«Quand les anciens commenceront à disparaître et qu'il faudra faire place à de nouvelles générations de dirigeants, que se passera-t-il? Peut-on faire en sorte que le processus révolutionnaire soit irréversible?» Le 17 novembre 2005, Fidel Castro achevait, par cette question apparemment abstraite, un dialogue nocturne avec les étudiants de l'université. Ce lundi, neuf mois plus tard, l'actualité l'a rattrapé.
Victime d'un «accident de santé», le Commandante qui aura 80 ans le 13 août prochain, a fait annoncer, dans une proclamation lue à la télévision par son secrétaire particulier, Carlos Manuel Valenciaga, qu'il venait de subir une opération chirurgicale suite «à une crise intestinale aiguë avec des saignements importants», et passait «provisoirement» à son frère Raul, ministre de la Défense, âgé de 75 ans, les principales responsabilités du pays. «L'opération, dit la proclamation, m'oblige à conserver le repos durant plusieurs semaines, éloigné de mes responsabilités et de mes charges.»
Ce n'est pas le premier signal de la santé déclinante de Fidel, qui jusqu'à il y a peu était un vrai monument de résistance physique. On se souvient de sa chute spectaculaire en public le 20 octobre 2004 quand il s'était brisé le genou. Ou de son évanouissement en 2001, pendant un de ses interminables discours. Mais jamais le président cubain n'avait renoncé à ses responsabilités, et surtout passé provisoirement la main. Fidel Castro est un des plus anciens dirigeants au pouvoir dans le monde: il a survécu à dix présidents américains, à cinq patrons du Parti communiste soviétique, et même à la disparition du communisme, dont il est, au prix de la misère de son peuple, un des derniers défenseurs au monde.
Il n'est donc pas exclu qu'avec cette «proclamation», Cuba vienne d'amorcer un tournant décisif pour son avenir. En d'autres termes, la gravité évidente de la maladie de Fidel - on parle d'un cancer du côlon - pose, plus sérieusement que jamais, la question de sa succession. Avec en point de mire son frère Raul, cet éternel second.
Certes, ce dernier, entouré de la garde militaire la plus fidèle, est capable d'assumer, par la force si nécessaire, la gestion du pays. On appelle les deux frères «le cheval et l'âne». Héritier de la dynastie Castro, Raul va donc endosser les habits de premier secrétaire du Parti communiste cubain (PCC, parti unique), ainsi que l'uniforme de chef des Forces armées révolutionnaires (FAR) et de président du Conseil d'Etat (gouvernement).
Reste que son manque de charisme, son manque de talent d'orateur, son goût du secret et des intrigues, son caractère cruel, autorisent tous les doutes sur la capacité de ce «barbudo» sans barbe, à assurer la survie du régime castriste.

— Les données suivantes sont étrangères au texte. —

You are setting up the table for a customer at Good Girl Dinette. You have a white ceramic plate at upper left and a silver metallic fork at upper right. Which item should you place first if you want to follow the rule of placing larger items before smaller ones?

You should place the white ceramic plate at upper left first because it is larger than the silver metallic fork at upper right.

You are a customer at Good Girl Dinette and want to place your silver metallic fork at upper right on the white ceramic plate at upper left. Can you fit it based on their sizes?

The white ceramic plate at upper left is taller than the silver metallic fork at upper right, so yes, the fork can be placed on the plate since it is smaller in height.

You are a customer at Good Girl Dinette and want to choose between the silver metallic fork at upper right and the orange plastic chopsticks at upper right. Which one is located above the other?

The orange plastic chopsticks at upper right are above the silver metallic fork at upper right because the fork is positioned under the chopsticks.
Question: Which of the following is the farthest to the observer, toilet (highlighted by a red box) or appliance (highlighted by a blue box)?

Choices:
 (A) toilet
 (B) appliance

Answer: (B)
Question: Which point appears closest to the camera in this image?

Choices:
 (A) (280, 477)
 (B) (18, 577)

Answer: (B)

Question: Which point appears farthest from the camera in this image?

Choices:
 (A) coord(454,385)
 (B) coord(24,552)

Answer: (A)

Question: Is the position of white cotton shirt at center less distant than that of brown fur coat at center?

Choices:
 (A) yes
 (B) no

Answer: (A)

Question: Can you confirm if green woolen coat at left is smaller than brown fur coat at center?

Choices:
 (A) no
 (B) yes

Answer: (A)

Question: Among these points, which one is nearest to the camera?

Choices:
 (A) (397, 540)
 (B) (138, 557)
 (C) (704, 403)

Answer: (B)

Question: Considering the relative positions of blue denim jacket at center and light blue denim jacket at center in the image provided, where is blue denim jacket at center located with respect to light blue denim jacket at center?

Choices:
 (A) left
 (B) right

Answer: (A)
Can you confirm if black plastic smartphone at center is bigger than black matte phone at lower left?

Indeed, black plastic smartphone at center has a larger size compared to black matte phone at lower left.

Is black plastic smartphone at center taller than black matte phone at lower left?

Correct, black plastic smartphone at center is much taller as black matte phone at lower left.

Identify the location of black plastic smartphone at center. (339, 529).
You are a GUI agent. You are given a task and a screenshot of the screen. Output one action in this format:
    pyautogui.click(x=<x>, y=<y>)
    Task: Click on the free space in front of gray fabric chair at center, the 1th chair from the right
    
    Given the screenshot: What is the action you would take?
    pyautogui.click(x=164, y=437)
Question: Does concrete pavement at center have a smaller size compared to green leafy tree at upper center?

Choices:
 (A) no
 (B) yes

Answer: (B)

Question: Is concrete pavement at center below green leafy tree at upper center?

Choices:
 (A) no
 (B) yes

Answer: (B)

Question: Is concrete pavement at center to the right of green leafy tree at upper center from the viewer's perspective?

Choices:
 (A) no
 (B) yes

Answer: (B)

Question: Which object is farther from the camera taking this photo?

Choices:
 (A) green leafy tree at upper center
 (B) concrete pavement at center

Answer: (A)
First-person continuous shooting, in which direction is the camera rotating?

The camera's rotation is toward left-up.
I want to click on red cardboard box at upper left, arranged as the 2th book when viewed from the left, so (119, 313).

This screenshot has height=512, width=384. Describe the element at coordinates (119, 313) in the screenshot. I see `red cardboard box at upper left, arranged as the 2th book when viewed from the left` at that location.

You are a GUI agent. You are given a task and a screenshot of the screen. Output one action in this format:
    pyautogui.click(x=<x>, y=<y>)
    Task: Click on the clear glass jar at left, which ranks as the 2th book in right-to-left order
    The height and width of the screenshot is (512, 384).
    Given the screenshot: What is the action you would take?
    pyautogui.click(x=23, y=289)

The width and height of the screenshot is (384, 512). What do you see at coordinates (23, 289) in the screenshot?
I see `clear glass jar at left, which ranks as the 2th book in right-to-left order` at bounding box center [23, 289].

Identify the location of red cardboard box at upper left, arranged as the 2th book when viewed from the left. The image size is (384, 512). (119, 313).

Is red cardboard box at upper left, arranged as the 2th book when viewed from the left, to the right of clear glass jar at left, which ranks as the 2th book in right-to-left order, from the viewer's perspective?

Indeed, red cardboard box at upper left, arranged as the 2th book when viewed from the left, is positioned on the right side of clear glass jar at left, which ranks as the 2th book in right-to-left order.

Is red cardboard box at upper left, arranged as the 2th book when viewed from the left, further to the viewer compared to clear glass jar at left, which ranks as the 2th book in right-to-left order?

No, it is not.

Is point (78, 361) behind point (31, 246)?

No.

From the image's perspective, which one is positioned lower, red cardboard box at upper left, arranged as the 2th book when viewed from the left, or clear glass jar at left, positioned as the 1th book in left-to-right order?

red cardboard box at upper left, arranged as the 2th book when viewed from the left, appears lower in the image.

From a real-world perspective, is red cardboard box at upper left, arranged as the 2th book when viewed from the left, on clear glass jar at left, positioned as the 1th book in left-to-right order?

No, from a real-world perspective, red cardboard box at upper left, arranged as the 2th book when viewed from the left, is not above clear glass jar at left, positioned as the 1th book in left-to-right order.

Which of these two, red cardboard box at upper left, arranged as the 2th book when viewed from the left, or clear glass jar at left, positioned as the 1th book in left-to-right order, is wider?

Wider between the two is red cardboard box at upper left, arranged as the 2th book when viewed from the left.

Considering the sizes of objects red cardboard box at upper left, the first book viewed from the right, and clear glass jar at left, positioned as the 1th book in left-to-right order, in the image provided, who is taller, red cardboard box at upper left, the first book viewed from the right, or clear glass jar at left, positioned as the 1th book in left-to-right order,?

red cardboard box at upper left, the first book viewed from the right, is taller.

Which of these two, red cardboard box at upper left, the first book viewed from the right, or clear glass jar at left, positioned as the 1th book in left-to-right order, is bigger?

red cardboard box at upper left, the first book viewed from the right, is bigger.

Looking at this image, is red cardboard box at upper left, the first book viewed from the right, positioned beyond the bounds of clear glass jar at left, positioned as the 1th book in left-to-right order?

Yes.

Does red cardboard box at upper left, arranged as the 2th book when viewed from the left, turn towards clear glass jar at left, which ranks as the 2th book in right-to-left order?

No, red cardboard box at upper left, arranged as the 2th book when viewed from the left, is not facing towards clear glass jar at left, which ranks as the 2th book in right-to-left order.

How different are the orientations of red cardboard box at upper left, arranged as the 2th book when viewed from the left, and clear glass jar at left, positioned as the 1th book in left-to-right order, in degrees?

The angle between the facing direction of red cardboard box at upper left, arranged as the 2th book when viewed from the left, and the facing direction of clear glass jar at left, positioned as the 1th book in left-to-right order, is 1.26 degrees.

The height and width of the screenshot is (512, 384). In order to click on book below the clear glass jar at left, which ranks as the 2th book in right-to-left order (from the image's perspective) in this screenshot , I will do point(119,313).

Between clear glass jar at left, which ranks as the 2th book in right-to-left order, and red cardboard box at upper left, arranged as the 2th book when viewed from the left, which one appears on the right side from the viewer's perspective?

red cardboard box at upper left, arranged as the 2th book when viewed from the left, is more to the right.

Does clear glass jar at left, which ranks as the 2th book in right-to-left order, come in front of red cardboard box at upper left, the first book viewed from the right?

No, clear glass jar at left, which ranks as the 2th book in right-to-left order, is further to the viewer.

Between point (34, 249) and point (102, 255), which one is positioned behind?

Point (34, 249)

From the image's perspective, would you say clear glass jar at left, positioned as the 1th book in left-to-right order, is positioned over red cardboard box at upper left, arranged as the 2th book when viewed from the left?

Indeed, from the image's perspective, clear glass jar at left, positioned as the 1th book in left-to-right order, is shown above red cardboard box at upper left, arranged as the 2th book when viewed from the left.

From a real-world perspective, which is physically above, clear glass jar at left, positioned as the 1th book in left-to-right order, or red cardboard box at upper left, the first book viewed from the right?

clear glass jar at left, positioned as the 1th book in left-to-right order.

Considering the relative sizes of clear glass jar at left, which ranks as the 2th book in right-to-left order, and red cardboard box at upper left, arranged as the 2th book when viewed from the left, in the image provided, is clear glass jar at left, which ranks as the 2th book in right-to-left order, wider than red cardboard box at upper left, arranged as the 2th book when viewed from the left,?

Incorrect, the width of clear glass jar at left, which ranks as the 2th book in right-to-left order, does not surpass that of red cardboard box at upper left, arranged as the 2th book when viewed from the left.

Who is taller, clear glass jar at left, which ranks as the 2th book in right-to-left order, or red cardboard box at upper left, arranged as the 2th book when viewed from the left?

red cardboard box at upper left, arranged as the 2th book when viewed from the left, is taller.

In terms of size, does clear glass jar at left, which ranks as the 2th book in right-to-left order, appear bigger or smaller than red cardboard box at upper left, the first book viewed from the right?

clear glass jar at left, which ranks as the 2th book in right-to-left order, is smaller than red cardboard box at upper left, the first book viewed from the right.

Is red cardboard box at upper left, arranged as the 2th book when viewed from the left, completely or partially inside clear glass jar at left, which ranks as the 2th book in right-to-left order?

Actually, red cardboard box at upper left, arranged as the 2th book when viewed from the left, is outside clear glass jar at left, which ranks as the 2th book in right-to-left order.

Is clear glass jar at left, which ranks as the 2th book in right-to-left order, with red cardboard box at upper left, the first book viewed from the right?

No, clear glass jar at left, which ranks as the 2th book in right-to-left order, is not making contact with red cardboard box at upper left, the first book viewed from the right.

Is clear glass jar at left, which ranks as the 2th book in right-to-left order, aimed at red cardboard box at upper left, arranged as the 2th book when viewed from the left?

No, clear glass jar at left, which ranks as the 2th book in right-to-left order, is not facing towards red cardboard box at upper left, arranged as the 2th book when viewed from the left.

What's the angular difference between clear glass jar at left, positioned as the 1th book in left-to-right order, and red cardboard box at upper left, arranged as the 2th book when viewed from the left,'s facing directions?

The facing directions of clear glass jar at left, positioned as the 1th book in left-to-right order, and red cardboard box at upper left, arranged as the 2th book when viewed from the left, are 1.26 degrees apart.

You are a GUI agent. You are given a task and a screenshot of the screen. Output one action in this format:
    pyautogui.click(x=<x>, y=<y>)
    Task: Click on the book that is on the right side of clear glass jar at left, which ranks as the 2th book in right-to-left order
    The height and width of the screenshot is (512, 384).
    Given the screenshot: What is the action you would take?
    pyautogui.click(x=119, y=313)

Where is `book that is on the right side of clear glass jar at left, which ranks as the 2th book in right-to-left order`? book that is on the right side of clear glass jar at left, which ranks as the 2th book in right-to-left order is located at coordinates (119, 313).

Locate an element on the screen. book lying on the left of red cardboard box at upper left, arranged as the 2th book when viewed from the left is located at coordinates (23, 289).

Que va-t-il se passer «le jour d'après»? A Cuba, tout sera possible. Il y a autant des scénarios que d'experts. Voici quelques-uns des plus plausibles. Le premier se passe dans l'heure qui suivra le décès de Fidel. C'est celui de la violence, du chaos, et de la haine brusquement déchaînée: les Cubains se battent entre eux, et plongent dans une guerre civile à la haïtienne. Dans le second, c'est l'armée qui «occupe» le pays. L'appareil de l'Etat n'a en effet aucun intérêt au changement. Ses chefs savent que l'idéologie est morte, connaissent les conditions dans lesquelles le communisme est mort en Europe de l'Est. Ils renforcent la répression pour éviter le chaos et la perte du contrôle des événements. La question est: à quel prix?
Le troisième scénario, plus optimiste, pourrait être le fruit d'un groupe de (relativement) jeunes conseillers de Castro, notamment Carlos Lage, conseiller économique, Felipe Perez-Roque, ministre des Affaires étrangères, et d'autres. Ils entameraient une marche lente vers le modèle chinois, articulant un monopole du pouvoir politique avec un marché de plus en plus ouvert. Enfin, on ne peut exclure le modèle espagnol: une transition pacifique menée par un des membres les moins compromis de la junte actuelle.